Nuno de Santa Maria Álvares Pereira

Tra i nuovi santi c’è anche Nuno de Santa Maria Álvares Pereira (1360-1431), contestabile, cioè comandante in capo dell’esercito portoghese, che condusse a più riprese il suo Paese alla vittoria sui castigliani. Alla morte della moglie, donò parte dei suoi beni ai reduci e, nel 1423, li devolse interamente prima di entrare nel convento dei Carmelitani da lui fondato. Da religioso si dedicò interamente all’assistenza ai poveri e per loro organizzò la distribuzione quotidiana di cibo.
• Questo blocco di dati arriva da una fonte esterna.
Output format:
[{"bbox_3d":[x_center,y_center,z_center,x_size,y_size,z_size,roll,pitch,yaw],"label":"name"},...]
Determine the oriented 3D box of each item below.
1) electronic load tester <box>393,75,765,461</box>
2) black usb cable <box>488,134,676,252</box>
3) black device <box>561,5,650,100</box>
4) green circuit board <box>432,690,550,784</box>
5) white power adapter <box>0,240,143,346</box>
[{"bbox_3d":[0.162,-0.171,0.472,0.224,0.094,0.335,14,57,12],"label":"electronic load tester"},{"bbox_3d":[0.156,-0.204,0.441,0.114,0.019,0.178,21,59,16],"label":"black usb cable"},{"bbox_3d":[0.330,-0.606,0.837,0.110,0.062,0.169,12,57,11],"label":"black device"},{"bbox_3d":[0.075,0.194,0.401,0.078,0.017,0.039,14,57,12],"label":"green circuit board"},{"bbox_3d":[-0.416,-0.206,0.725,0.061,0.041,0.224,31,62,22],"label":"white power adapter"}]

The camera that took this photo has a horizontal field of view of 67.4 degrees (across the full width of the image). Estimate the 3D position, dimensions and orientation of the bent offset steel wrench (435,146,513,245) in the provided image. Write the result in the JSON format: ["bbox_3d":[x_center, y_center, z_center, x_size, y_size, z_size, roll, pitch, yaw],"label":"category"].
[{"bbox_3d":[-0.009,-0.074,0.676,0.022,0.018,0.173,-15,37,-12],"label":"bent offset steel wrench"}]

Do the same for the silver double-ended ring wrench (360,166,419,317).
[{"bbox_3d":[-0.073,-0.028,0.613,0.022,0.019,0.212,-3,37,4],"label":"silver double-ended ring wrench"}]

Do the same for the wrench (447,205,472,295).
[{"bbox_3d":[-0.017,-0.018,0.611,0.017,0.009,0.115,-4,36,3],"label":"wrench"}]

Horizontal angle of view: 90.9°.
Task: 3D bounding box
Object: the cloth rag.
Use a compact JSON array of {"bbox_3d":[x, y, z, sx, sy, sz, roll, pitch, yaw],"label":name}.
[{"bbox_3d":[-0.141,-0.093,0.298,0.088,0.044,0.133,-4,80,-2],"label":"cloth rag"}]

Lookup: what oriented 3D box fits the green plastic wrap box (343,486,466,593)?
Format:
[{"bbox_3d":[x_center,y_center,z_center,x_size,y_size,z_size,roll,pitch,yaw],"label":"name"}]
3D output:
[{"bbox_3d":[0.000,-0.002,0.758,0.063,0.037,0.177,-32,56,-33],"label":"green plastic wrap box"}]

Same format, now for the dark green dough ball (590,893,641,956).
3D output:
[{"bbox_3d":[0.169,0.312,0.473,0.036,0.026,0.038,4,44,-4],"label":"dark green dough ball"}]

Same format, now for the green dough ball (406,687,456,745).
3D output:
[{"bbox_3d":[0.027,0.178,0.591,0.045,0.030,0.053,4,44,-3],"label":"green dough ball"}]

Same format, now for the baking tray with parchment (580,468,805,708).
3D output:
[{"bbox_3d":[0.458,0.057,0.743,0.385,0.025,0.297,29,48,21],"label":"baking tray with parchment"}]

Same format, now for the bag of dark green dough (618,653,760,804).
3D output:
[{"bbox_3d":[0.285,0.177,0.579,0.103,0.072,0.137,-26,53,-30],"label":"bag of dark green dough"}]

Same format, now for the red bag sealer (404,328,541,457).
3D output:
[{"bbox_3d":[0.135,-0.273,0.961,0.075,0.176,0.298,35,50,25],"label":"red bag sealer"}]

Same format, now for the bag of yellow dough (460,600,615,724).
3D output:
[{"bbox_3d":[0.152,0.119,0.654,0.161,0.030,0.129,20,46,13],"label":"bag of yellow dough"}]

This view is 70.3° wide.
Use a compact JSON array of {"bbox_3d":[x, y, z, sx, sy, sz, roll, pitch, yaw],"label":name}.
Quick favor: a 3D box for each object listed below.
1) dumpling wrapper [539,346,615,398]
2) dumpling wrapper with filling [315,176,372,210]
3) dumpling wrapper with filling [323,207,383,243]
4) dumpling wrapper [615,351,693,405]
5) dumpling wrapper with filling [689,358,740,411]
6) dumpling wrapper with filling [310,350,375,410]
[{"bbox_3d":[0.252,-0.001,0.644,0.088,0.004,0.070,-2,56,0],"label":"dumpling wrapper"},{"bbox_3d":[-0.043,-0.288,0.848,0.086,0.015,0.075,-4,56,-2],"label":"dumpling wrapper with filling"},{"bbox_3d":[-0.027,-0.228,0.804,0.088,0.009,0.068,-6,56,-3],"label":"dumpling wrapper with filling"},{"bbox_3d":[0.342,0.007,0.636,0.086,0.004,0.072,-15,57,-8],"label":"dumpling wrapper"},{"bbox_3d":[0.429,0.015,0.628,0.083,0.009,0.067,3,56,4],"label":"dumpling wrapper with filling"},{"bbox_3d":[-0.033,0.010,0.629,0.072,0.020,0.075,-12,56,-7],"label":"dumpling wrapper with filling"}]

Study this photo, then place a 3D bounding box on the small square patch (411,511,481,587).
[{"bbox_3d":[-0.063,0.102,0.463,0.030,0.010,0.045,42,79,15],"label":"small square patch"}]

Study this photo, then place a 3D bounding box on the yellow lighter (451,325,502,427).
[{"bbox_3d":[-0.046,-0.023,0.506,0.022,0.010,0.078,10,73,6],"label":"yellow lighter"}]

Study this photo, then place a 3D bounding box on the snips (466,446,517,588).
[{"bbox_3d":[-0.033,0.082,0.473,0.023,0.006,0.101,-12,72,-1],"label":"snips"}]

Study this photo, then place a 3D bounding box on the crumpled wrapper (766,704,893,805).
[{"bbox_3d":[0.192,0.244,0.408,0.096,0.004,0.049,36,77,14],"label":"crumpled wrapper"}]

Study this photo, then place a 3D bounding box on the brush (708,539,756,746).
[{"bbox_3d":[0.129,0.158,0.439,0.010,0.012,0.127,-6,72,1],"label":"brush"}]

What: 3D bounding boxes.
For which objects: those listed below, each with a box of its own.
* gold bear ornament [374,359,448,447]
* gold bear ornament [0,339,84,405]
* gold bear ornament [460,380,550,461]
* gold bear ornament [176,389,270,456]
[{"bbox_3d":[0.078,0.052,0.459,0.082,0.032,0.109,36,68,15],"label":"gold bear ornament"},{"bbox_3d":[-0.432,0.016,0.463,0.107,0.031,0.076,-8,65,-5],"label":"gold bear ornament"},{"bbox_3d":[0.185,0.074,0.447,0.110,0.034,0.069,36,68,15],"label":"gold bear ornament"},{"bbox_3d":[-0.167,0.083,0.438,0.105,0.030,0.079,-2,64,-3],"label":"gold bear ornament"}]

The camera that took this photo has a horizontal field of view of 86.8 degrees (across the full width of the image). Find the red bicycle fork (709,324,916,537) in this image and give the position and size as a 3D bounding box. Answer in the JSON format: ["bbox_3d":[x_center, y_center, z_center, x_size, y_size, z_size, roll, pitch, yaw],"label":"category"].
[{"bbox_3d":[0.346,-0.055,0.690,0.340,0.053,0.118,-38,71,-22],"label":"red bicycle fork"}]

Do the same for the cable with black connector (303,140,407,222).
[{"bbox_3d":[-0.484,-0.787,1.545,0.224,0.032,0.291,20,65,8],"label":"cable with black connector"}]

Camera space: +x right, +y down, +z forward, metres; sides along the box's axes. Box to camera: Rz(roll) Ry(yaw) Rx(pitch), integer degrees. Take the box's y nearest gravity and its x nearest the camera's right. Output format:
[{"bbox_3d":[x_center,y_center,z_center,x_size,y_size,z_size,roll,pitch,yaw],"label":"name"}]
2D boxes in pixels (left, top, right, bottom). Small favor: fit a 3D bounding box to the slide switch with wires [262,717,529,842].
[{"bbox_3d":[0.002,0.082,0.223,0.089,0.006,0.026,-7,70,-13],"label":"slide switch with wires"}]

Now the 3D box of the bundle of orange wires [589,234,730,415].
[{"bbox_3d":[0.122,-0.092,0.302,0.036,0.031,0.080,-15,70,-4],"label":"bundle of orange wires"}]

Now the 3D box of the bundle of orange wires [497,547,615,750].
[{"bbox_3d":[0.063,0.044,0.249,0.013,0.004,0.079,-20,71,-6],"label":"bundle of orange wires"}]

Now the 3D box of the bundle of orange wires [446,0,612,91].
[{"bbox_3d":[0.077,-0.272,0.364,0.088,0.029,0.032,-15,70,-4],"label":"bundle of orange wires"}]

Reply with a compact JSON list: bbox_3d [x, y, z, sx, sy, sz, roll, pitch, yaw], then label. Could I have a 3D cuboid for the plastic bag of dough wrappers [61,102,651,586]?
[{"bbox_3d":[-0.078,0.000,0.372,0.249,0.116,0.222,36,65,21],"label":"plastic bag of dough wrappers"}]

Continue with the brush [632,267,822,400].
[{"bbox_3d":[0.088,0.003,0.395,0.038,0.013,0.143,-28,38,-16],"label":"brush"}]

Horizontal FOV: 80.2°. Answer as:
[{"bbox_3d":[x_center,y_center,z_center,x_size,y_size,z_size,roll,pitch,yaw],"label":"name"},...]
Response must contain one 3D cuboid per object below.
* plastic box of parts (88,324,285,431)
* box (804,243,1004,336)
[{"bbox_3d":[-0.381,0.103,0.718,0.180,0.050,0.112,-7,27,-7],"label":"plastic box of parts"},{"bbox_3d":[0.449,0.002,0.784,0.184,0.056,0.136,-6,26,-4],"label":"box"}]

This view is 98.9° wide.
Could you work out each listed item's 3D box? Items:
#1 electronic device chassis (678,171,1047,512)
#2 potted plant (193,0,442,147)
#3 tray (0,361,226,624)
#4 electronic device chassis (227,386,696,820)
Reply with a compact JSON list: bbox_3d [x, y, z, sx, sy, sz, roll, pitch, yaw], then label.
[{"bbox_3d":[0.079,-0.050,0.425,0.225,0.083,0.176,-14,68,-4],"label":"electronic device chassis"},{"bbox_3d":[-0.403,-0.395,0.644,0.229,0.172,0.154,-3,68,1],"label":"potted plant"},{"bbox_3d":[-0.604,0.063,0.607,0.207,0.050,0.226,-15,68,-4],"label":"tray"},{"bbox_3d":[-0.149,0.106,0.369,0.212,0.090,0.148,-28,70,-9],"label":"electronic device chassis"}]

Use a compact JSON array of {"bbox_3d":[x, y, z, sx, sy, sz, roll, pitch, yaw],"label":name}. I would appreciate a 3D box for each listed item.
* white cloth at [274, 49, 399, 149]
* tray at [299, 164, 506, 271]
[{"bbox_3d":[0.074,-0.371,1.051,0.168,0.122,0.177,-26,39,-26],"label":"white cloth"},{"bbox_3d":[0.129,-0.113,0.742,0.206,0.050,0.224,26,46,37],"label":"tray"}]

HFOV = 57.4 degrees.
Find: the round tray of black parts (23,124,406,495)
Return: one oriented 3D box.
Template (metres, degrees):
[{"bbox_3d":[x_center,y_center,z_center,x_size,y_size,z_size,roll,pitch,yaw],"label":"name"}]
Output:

Il Papa ha presentato a tutta la Chiesa questa “figura esemplare proprio per la presenza di una vita di fede e preghiera in contesti apparentemente a questa poco favorevoli, essendo la prova del fatto che in qualsiasi situazione, anche di carattere militare e bellico, è possibile mettere in pratica i valori e i principi della vita cristiana”.

Gertrude Comensoli

Ricordando la nuova santa Gertrude Comensoli (1847-1903), Benedetto XVI ha spiegato che fondò l’Istituto delle Suore Sacramentine per tradurre la “carità contemplata” nel Cristo eucaristico in “carità vissuta” nel dedicarsi al prossimo bisognoso.

“In una società smarrita e spesso ferita, come è la nostra, ad una gioventù, come quella dei nostri tempi, in cerca di valori e di un senso da dare al proprio esistere, santa Gertrude indica come saldo punto di riferimento il Dio che nell’Eucaristia si è fatto nostro compagno di viaggio”, ha dichiarato.

Caterina Volpicelli

Il Papa ha infine presentato il modello di Santa Caterina Volpicelli, fondatrice della Congregazione delle Ancelle del Sacro Cuore, “che si sforzò di ‘essere di Cristo, per portare a Cristo’ quanti ebbe ad incontrare nella Napoli di fine Ottocento, in un tempo di crisi spirituale e sociale”.

Per essere autentici educatori della fede e trasmettere alle nuove generazioni i valori della cultura cristiana, ha osservato, “è indispensabile, come amava ripetere, liberare Dio dalle prigioni in cui lo hanno confinato gli uomini”.

Secondo il Papa, Santa Caterina mostra oggi “il cammino esigente di una conversione che cambi in radice il cuore, e si traduca in azioni coerenti con il Vangelo”.

“E’ possibile così porre le basi per costruire una società aperta alla giustizia e alla solidarietà, superando quello squilibrio economico e culturale che continua a sussistere in gran parte del nostro pianeta”, ha concluso.

Al termine della celebrazione, prima di recitare il Regina Coeli, il Pontefice ha augurato a ciascuno dei pellegrini giunti a Roma per partecipare alla canonizzazione dei nuovi santi che questo evento li aiuti “a ‘correre’ con più gioia e più slancio verso ‘la mèta’ finale, verso il ‘premio che Dio ci chiama a ricevere lassù, in Cristo Gesù'”.